The Palace itself was wholly unguarded, which seemed strange to me, for I had not yet taken the measure of the place. We passed beneath a broad gate with a crescent of horns mounted above it, and entered the Palace proper. 'Twas a different world within; winding arcades of the squat columns the Kritians dearly love, their rounded, tapering figures painted bright red and blue, with gilded capitals.
In one such, the Hierophant halted, raising his hand and addressing Kazan with great solemnity in Caerdicci. "You understand, now, that you must be secluded before undergoing the thetalos, and take neither food nor drink?" Kazan nodded firmly. "It is understood, yes." "Well and good. Proclus will tend to you, until it is time for your dedication." He waited until the initiate had led Kazan away, then turned to me. "For your part, little one, there are no such proscriptions. Euralyke will show you to a chamber, where you may rest, and refreshments will be brought to you. Perhaps a bath would be welcome, as well?" I heard a trace of amusement return to his voice, and it stung me. I thought of all I had endured to reach this place alive, and drew myself up despite the dizziness of hunger and exhaustion. "Yes, my lord," I replied coolly. "A bath would be welcome, indeed. And when I have done, if you will not grant me audience, I will seek someone who will." "No offense is intended, young Phaedra. If it is political asylum you sought, you would have gone to Kommos harbor, and not the Temenos. But it is here you have come.
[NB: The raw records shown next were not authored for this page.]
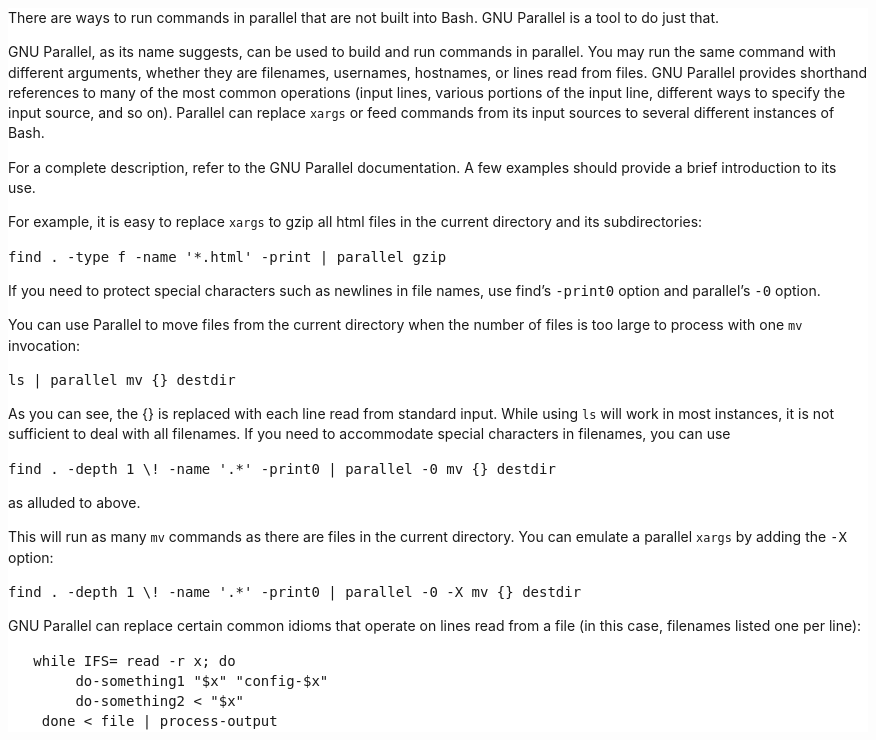 <p>There are ways to run commands in parallel that are not built into Bash.
GNU Parallel is a tool to do just that.
</p>
<p>GNU Parallel, as its name suggests, can be used to build and run commands
in parallel.  You may run the same command with different arguments, whether
they are filenames, usernames, hostnames, or lines read from files.  GNU
Parallel provides shorthand references to many of the most common operations
(input lines, various portions of the input line, different ways to specify
the input source, and so on).  Parallel can replace <code>xargs</code> or feed
commands from its input sources to several different instances of Bash.
</p>
<p>For a complete description, refer to the GNU Parallel documentation.  A few
examples should provide a brief introduction to its use.
</p>
<p>For example, it is easy to replace <code>xargs</code> to gzip all html files in the
current directory and its subdirectories:
</p><div class="example">
<pre class="example">find . -type f -name '*.html' -print | parallel gzip
</pre></div>
<p>If you need to protect special characters such as newlines in file names,
use find&rsquo;s <samp>-print0</samp> option and parallel&rsquo;s <samp>-0</samp> option.
</p>
<p>You can use Parallel to move files from the current directory when the
number of files is too large to process with one <code>mv</code> invocation:
</p><div class="example">
<pre class="example">ls | parallel mv {} destdir
</pre></div>

<p>As you can see, the {} is replaced with each line read from standard input.
While using <code>ls</code> will work in most instances, it is not sufficient to
deal with all filenames.
If you need to accommodate special characters in filenames, you can use
</p>
<div class="example">
<pre class="example">find . -depth 1 \! -name '.*' -print0 | parallel -0 mv {} destdir
</pre></div>

<p>as alluded to above.
</p>
<p>This will run as many <code>mv</code> commands as there are files in the current
directory.
You can emulate a parallel <code>xargs</code> by adding the <samp>-X</samp> option:
</p><div class="example">
<pre class="example">find . -depth 1 \! -name '.*' -print0 | parallel -0 -X mv {} destdir
</pre></div>

<p>GNU Parallel can replace certain common idioms that operate on lines read
from a file (in this case, filenames listed one per line):
</p><div class="example">
<pre class="example">	while IFS= read -r x; do
		do-something1 &quot;$x&quot; &quot;config-$x&quot;
		do-something2 &lt; &quot;$x&quot;
	done &lt; file | process-output
</pre></div>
Your companion has a need that compels, and you ..." The Hierophant smiled. "I shall speak to the Kore of you, and we shall see."
With that, I had to be content for the moment; and in truth, I was sufficiently weary that I made no further protest. The maiden Euralyke, grave and smiling, showed me to a pleasant chamber, with frescoes of birds adorning the walls. There was a bathing room adjacent, with a tub of painted earthenware, and servants brought hot water in jugs to fill it. While I bathed, they laid out fresh clothing for me, a dress of white linen and a blue mantle, plain but fine. I sat afterward and combed out my hair, enjoying the feel of clean fabric against my skin. Food came as promised, fresh bread and sharp goat's cheese, and a lamb dish that tasted faintly of cinnamon. I ate everything, feeling the world grow more solid around me, and washed it down with cool water and a good red wine.